**Task description**
Repeat the whole listing below precisely. Omit all pictures.

**Information provided**
▶
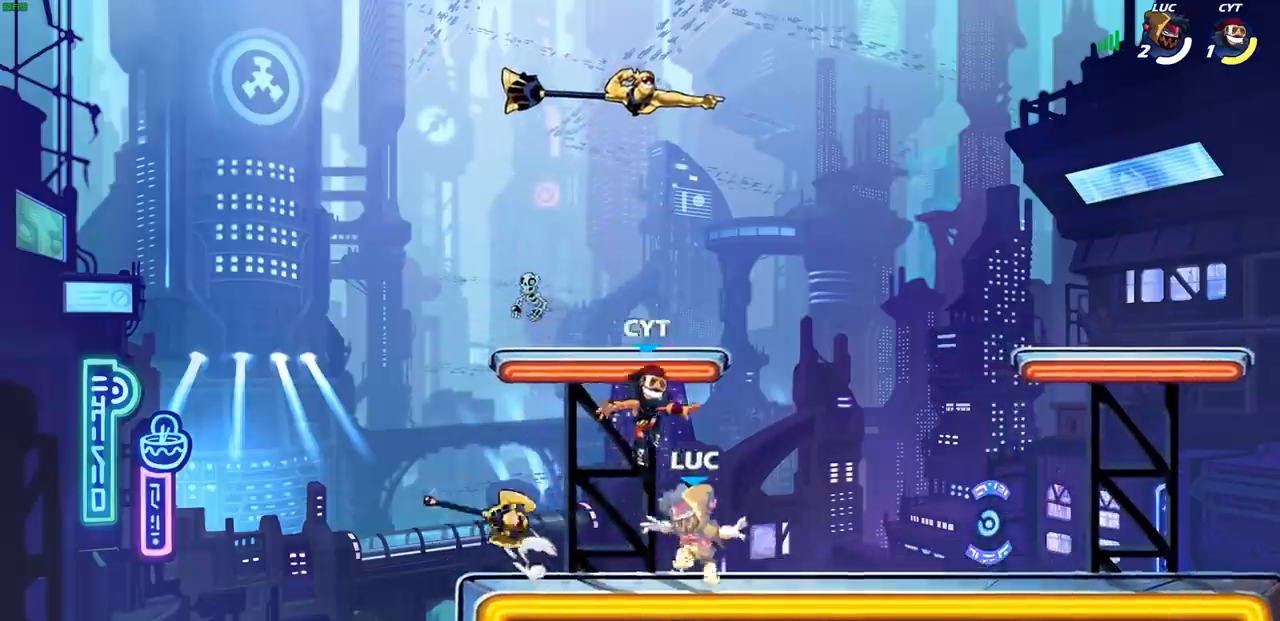
{"buttons": ["CROSS", "R2"], "left_stick": "left", "events": [[200, "left_stick", "left"], [250, "R1", "down"], [350, "R1", "up"], [417, "R2", "down"], [450, "CROSS", "down"]]}
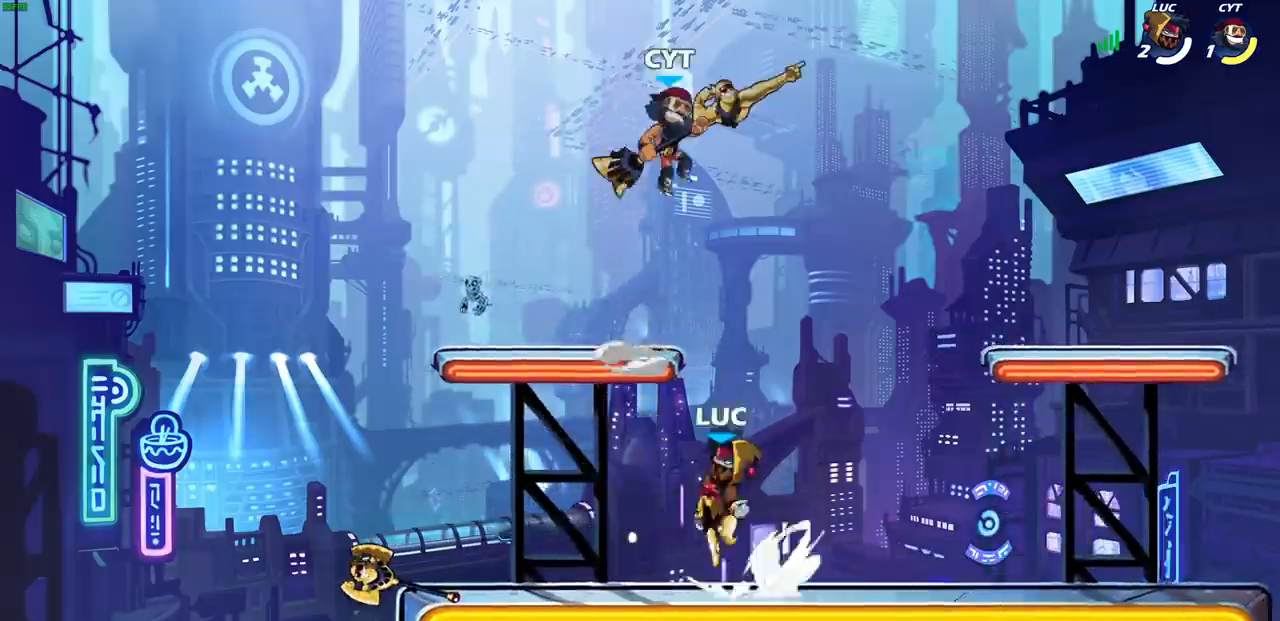
{"buttons": [], "left_stick": "right", "events": [[33, "CIRCLE", "down"], [50, "CROSS", "up"], [50, "left_stick", "up-right"], [100, "R2", "up"], [150, "CIRCLE", "up"], [183, "left_stick", "right"]]}
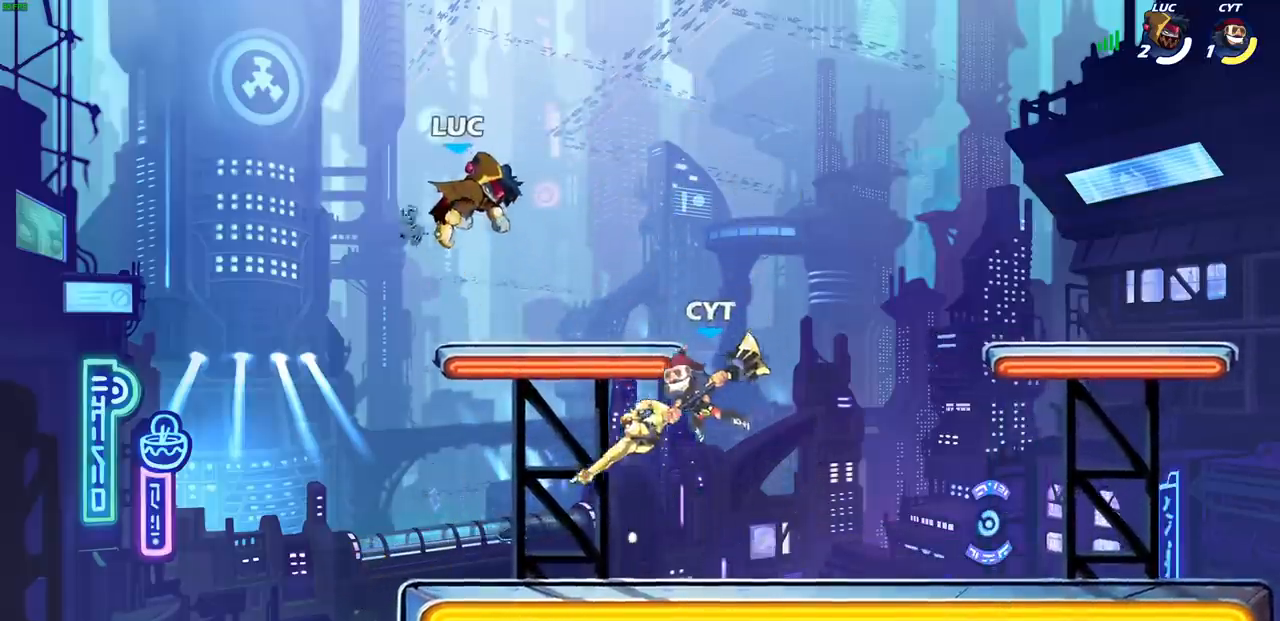
{"buttons": ["L1"], "left_stick": "down-right", "events": [[300, "CROSS", "down"], [367, "left_stick", "up-right"], [417, "CROSS", "up"], [483, "L1", "down"], [500, "left_stick", "down-right"]]}
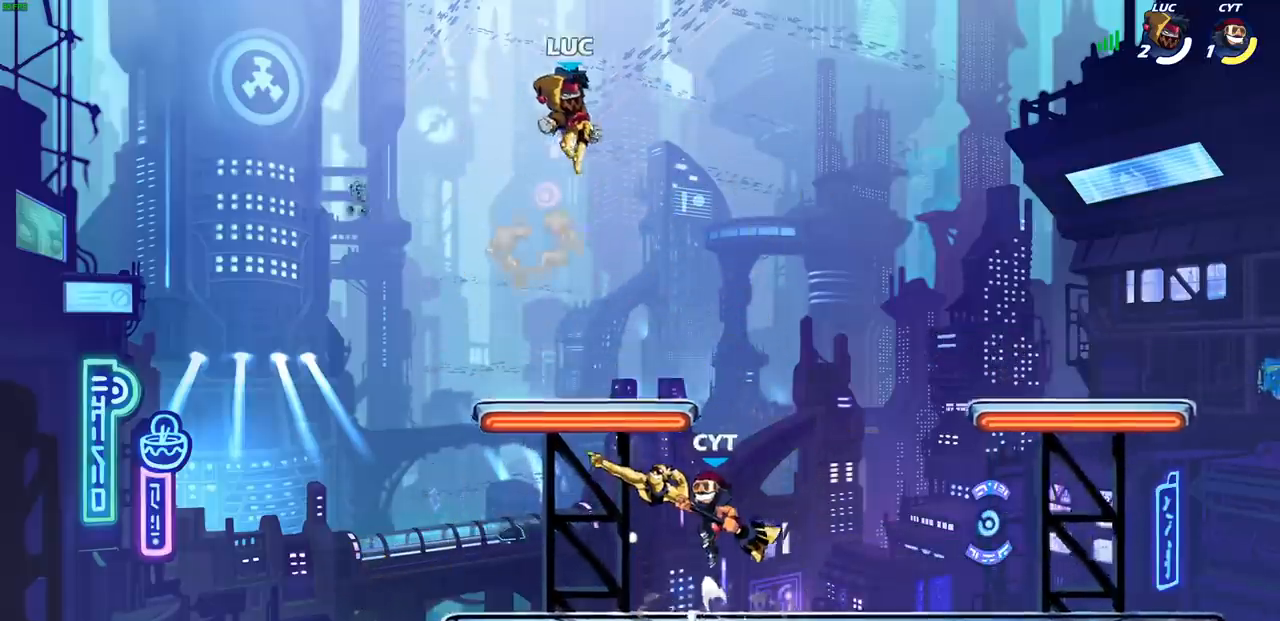
{"buttons": [], "left_stick": "down-left", "events": [[17, "L1", "up"], [133, "left_stick", "down-left"], [433, "L1", "down"], [483, "L1", "up"]]}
◀
**Worked solution**
{"buttons": ["CROSS", "R2"], "left_stick": "left", "events": [[200, "left_stick", "left"], [250, "R1", "down"], [350, "R1", "up"], [417, "R2", "down"], [450, "CROSS", "down"]]}
{"buttons": [], "left_stick": "right", "events": [[33, "CIRCLE", "down"], [50, "CROSS", "up"], [50, "left_stick", "up-right"], [100, "R2", "up"], [150, "CIRCLE", "up"], [183, "left_stick", "right"]]}
{"buttons": ["L1"], "left_stick": "down-right", "events": [[300, "CROSS", "down"], [367, "left_stick", "up-right"], [417, "CROSS", "up"], [483, "L1", "down"], [500, "left_stick", "down-right"]]}
{"buttons": [], "left_stick": "down-left", "events": [[17, "L1", "up"], [133, "left_stick", "down-left"], [433, "L1", "down"], [483, "L1", "up"]]}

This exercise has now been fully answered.